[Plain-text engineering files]
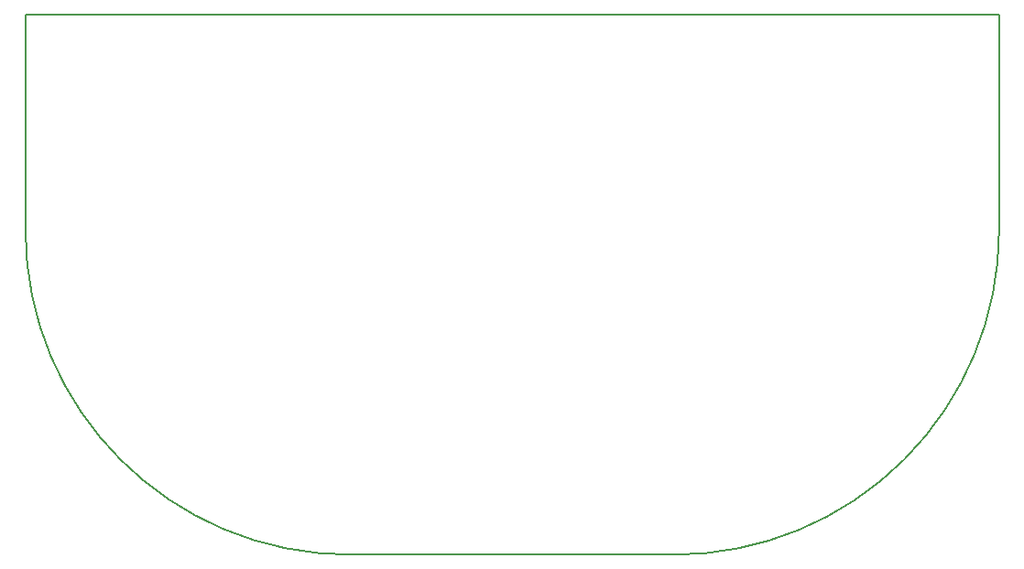
<source format=gbr>
G04 #@! TF.GenerationSoftware,KiCad,Pcbnew,(5.0.1)-3*
G04 #@! TF.CreationDate,2019-11-22T01:03:25+00:00*
G04 #@! TF.ProjectId,non-laser case,6E6F6E2D6C6173657220636173652E6B,rev?*
G04 #@! TF.SameCoordinates,Original*
G04 #@! TF.FileFunction,Profile,NP*
%FSLAX46Y46*%
G04 Gerber Fmt 4.6, Leading zero omitted, Abs format (unit mm)*
G04 Created by KiCad (PCBNEW (5.0.1)-3) date 22/11/2019 01:03:25*
%MOMM*%
%LPD*%
G01*
G04 APERTURE LIST*
%ADD10C,0.150000*%
%ADD11C,0.200000*%
G04 APERTURE END LIST*
D10*
X165000000Y-140000000D02*
X195000000Y-140000000D01*
X225000000Y-110000000D02*
G75*
G02X195000000Y-140000000I-30000000J0D01*
G01*
X165000000Y-140000000D02*
G75*
G02X135000000Y-110000000I0J30000000D01*
G01*
D11*
X225000000Y-90000000D02*
X225000000Y-110000000D01*
X135000000Y-90000000D02*
X225000000Y-90000000D01*
X135000000Y-90000000D02*
X135000000Y-110000000D01*
M02*

</source>
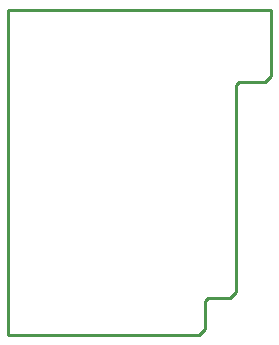
<source format=gko>
G04 start of page 4 for group 2 idx 2 *
G04 Title: (unknown), outline *
G04 Creator: pcb 20140316 *
G04 CreationDate: Tue 15 Mar 2016 09:59:09 PM GMT UTC *
G04 For: commonadmin *
G04 Format: Gerber/RS-274X *
G04 PCB-Dimensions (mil): 900.00 1100.00 *
G04 PCB-Coordinate-Origin: lower left *
%MOIN*%
%FSLAX25Y25*%
%LNOUTLINE*%
%ADD41C,0.0100*%
G54D41*X0Y1500D02*X63500D01*
X65500Y3500D01*
Y13000D01*
X66500Y14000D01*
X74000D01*
X76000Y16000D01*
X0Y110000D02*Y1500D01*
X76000Y16000D02*Y85000D01*
X77000Y86000D01*
X85500D01*
X87500Y88000D01*
Y109500D01*
X0Y110000D02*X87500D01*
Y109000D01*
M02*

</source>
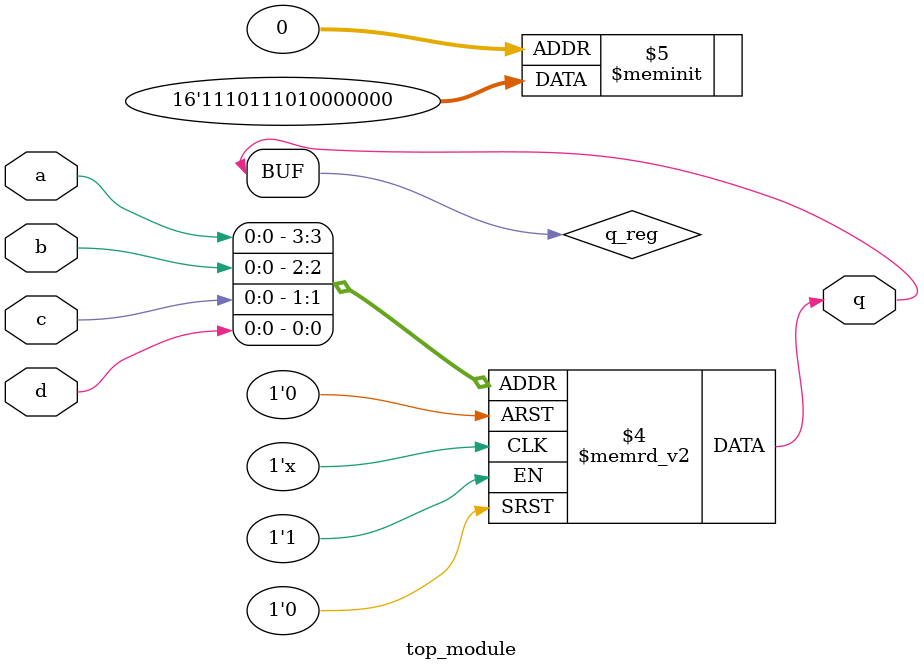
<source format=sv>
module top_module (
    input a,
    input b,
    input c,
    input d,
    output q
);

reg q_reg;

always @(*) begin
    case ({a, b, c, d})
        4'b0000: q_reg = 1'b0;
        4'b0001: q_reg = 1'b0;
        4'b0010: q_reg = 1'b0;
        4'b0011: q_reg = 1'b0;
        4'b0100: q_reg = 1'b0;
        4'b0101: q_reg = 1'b0;
        4'b0110: q_reg = 1'b0;
        4'b0111: q_reg = 1'b1;
        4'b1000: q_reg = 1'b0;
        4'b1001: q_reg = 1'b1;
        4'b1010: q_reg = 1'b1;
        4'b1011: q_reg = 1'b1;
        4'b1100: q_reg = 1'b0;
        4'b1101: q_reg = 1'b1;
        4'b1110: q_reg = 1'b1;
        4'b1111: q_reg = 1'b1;
        default: q_reg = 1'b0;
    endcase
end

assign q = q_reg;

endmodule

</source>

◆ What to produce ◆
Could the data above be reproduced exactly, with the pictures left out?

◆ Finished task ◆
<source format=gbr>
G04 #@! TF.GenerationSoftware,KiCad,Pcbnew,(5.0.1)-3*
G04 #@! TF.CreationDate,2019-11-22T01:03:25+00:00*
G04 #@! TF.ProjectId,non-laser case,6E6F6E2D6C6173657220636173652E6B,rev?*
G04 #@! TF.SameCoordinates,Original*
G04 #@! TF.FileFunction,Profile,NP*
%FSLAX46Y46*%
G04 Gerber Fmt 4.6, Leading zero omitted, Abs format (unit mm)*
G04 Created by KiCad (PCBNEW (5.0.1)-3) date 22/11/2019 01:03:25*
%MOMM*%
%LPD*%
G01*
G04 APERTURE LIST*
%ADD10C,0.150000*%
%ADD11C,0.200000*%
G04 APERTURE END LIST*
D10*
X165000000Y-140000000D02*
X195000000Y-140000000D01*
X225000000Y-110000000D02*
G75*
G02X195000000Y-140000000I-30000000J0D01*
G01*
X165000000Y-140000000D02*
G75*
G02X135000000Y-110000000I0J30000000D01*
G01*
D11*
X225000000Y-90000000D02*
X225000000Y-110000000D01*
X135000000Y-90000000D02*
X225000000Y-90000000D01*
X135000000Y-90000000D02*
X135000000Y-110000000D01*
M02*

</source>
<source format=gko>
G04 start of page 4 for group 2 idx 2 *
G04 Title: (unknown), outline *
G04 Creator: pcb 20140316 *
G04 CreationDate: Tue 15 Mar 2016 09:59:09 PM GMT UTC *
G04 For: commonadmin *
G04 Format: Gerber/RS-274X *
G04 PCB-Dimensions (mil): 900.00 1100.00 *
G04 PCB-Coordinate-Origin: lower left *
%MOIN*%
%FSLAX25Y25*%
%LNOUTLINE*%
%ADD41C,0.0100*%
G54D41*X0Y1500D02*X63500D01*
X65500Y3500D01*
Y13000D01*
X66500Y14000D01*
X74000D01*
X76000Y16000D01*
X0Y110000D02*Y1500D01*
X76000Y16000D02*Y85000D01*
X77000Y86000D01*
X85500D01*
X87500Y88000D01*
Y109500D01*
X0Y110000D02*X87500D01*
Y109000D01*
M02*

</source>
<source format=sv>
module top_module (
    input a,
    input b,
    input c,
    input d,
    output q
);

reg q_reg;

always @(*) begin
    case ({a, b, c, d})
        4'b0000: q_reg = 1'b0;
        4'b0001: q_reg = 1'b0;
        4'b0010: q_reg = 1'b0;
        4'b0011: q_reg = 1'b0;
        4'b0100: q_reg = 1'b0;
        4'b0101: q_reg = 1'b0;
        4'b0110: q_reg = 1'b0;
        4'b0111: q_reg = 1'b1;
        4'b1000: q_reg = 1'b0;
        4'b1001: q_reg = 1'b1;
        4'b1010: q_reg = 1'b1;
        4'b1011: q_reg = 1'b1;
        4'b1100: q_reg = 1'b0;
        4'b1101: q_reg = 1'b1;
        4'b1110: q_reg = 1'b1;
        4'b1111: q_reg = 1'b1;
        default: q_reg = 1'b0;
    endcase
end

assign q = q_reg;

endmodule

</source>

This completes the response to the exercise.